### [DATA EXTRACTS]
------------------------------------------------------------

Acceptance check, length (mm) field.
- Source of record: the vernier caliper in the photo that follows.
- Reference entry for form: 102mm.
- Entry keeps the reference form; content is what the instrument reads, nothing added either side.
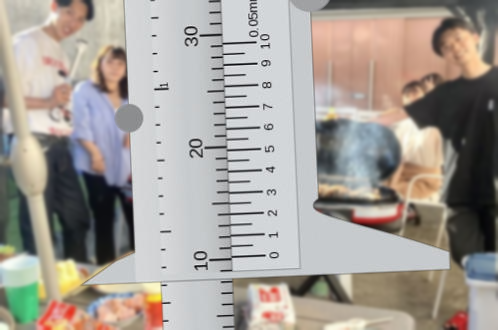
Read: 10.2mm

------------------------------------------------------------

### [PROBLEM DETAILS]
Copy the records above line for line, character for character, but leave out the pictures.

### [ANSWER AREA]
Acceptance check, length (mm) field.
- Source of record: the vernier caliper in the photo that follows.
- Reference entry for form: 102mm.
- Entry keeps the reference form; content is what the instrument reads, nothing added either side.
Read: 10.2mm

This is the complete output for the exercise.